The culture shock. I prepared myself, months in advance, to try to minimize it. I was expecting it to be so bad that it did not really happen. I was mesmerized by everything, absolutely everything - including their chopsticks. I loved it all. This was my chance to reconnect with my origins, part of who I was. I felt blessed and grateful for every single minute spent there. To be honest, I was almost blind by all this appreciation. I was bothered sometimes, frustrated, and even upset by the exact same things I fancied in the first place. My norms and values were slowly and peacefully clashing with theirs. Oddly, this helped me gained a sense of self-clarity.

The United-Kingdom, Patience.

I underestimated how difficult it would be to fit in. I assumed it would be easy, easier on the basis of the European culture. I was terribly wrong. Living abroad was much more than finding a house to live in and a company to work for. It was about the connections, the fun, and the adventures. I missed them all. After six months of struggle, I was ready to give up, to walk away from the obstacles until everything fell into place; Until I decided to make the most out of this incredible experience. I traveled, I smiled, I reached out. And this was enough to make friends, the best friends, to go hiking in the most gorgeous places, and to cry in my colleagues’ arms while saying goodbye. And thank you. Thank you for teaching me patience.


Australia, Fulfilment.

My mother was standing on the platform while I was stepping in the train. For the first time, I felt distressed, unexpectedly aware of who I was leaving behind, what I was leaving behind. I realized that life was a trade-off and everything came with a price. To get closer to my dream, I had to give up on the beautiful things as well. Australia was a long-lasting wish, and I worked so hard to get there that I had to give it a try. This adventure did not turn out as expected, and that was fine. I understood that fulfillment was possible as long as I was thriving in this direction. My desires and aspirations could fluctuate without being better or worse than what I had imagined, to begin with.


France, Love.

There was nothing like home. Nothing like a fresh baguette in the morning, the melodious laugh of my loved ones, a kiss on the cheek to greet someone, and dozens of swear words I could finally understand without frowning. Part of me tended to forget how thankful to be for what I always had. And even though I was glad to be back, I was not harmonizing quite well with the French society anymore, like a guitar resonating an octave higher. Readjusting was delicate, and politics was driving me nuts. I had to breathe, I had to get out. Anywhere, but somewhere else. It felt ruthless because I loved them. My family, my friends.
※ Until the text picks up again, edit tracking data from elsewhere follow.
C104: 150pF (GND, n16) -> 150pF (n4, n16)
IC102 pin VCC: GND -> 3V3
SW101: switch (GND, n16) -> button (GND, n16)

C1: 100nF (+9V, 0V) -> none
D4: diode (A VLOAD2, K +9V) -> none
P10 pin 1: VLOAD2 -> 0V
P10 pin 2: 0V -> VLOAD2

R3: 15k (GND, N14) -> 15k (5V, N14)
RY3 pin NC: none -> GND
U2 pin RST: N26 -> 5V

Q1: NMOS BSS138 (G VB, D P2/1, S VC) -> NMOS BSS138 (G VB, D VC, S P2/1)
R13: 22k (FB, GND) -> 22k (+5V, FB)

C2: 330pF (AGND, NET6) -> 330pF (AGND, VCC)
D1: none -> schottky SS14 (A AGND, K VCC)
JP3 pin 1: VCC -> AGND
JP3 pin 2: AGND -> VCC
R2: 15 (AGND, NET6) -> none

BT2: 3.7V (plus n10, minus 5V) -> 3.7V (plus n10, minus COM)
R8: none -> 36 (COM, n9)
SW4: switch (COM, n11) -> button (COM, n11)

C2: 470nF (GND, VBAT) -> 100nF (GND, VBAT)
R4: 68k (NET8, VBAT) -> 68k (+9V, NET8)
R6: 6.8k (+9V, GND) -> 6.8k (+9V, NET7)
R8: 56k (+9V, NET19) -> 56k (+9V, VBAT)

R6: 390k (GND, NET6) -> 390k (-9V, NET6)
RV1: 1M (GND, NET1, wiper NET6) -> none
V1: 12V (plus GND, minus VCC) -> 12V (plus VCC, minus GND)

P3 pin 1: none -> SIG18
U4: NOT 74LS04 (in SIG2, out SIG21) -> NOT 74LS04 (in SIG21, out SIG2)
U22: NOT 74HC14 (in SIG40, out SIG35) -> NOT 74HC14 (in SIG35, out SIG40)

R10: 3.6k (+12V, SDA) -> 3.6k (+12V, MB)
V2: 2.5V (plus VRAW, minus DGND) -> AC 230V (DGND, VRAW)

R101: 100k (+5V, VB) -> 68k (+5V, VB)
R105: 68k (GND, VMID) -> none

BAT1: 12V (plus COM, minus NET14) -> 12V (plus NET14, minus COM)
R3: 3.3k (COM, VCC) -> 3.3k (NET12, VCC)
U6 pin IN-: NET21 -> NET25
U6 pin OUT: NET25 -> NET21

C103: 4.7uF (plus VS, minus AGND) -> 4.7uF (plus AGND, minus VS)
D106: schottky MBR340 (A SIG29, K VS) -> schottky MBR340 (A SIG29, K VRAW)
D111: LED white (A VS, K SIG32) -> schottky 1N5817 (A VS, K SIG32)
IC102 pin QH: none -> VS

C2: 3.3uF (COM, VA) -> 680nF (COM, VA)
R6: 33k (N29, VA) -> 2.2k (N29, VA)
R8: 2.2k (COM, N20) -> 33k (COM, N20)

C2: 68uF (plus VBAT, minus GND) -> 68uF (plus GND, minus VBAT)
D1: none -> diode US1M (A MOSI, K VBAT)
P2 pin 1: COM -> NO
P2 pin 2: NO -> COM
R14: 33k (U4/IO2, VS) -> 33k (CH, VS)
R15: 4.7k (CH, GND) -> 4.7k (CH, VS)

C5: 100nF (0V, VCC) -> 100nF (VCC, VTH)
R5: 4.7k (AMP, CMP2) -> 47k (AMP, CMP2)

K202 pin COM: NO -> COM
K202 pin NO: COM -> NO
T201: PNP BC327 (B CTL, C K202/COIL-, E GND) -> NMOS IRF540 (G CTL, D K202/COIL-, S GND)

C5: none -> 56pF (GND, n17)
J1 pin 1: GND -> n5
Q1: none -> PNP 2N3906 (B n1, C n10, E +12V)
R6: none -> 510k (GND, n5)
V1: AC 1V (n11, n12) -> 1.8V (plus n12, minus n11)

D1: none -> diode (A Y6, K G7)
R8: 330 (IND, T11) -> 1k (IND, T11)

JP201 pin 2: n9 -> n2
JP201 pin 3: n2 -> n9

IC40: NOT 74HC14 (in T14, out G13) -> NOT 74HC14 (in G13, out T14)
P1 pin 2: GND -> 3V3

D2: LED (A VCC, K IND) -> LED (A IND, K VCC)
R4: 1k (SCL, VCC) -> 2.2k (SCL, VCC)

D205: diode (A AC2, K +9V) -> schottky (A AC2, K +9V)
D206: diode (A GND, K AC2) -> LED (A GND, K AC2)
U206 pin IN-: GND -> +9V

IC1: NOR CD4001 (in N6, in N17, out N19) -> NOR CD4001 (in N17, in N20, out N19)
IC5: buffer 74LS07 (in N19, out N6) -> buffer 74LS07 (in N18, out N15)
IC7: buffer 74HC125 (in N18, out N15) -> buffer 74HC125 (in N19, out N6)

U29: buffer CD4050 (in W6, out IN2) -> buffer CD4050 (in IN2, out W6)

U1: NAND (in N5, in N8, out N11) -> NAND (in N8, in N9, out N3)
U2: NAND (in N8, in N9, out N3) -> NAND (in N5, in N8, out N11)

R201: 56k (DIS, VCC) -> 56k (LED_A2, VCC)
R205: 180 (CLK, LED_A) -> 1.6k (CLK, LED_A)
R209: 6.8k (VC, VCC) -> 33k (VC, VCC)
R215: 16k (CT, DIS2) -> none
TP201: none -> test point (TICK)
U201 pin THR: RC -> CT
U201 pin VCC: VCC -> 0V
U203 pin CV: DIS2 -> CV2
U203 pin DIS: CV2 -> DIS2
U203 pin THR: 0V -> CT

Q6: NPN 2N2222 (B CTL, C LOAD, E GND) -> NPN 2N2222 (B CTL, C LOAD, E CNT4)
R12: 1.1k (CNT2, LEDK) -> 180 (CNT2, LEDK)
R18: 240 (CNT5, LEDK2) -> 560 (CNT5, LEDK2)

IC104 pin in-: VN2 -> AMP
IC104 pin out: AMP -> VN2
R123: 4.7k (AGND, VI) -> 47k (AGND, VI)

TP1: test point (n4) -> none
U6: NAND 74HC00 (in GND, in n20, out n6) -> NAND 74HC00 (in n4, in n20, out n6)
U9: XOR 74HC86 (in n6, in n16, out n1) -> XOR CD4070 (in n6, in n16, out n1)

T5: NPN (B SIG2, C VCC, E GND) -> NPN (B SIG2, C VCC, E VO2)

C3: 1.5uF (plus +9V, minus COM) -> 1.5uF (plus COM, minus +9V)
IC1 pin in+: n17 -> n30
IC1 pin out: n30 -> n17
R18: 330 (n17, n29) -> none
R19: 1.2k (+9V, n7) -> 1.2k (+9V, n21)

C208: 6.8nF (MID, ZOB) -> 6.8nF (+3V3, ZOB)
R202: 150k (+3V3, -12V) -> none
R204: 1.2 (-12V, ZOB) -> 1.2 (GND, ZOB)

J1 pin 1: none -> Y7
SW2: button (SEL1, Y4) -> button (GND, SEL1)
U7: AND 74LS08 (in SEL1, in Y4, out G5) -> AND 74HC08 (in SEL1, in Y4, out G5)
I loved them so much. I still do.


The Netherlands, Balance.

It felt a bit like a rushed decision - and maybe it was. I was jumping on a plane with a signed copy of my employment contract and a couple of my favorite dresses. Yet, the content of my suitcase did not matter. My mindset did. After all these years living abroad, this was one of my most treasured lessons-learnt. I knew who I was, and that was enough. It did not take long until I felt I was living where I was supposed to. Cycling along the canals with a bunch of tulips in my basket, delighted and lively. The Netherlands offered me the life I wanted. A balance I treasure every single day. So what are you waiting for?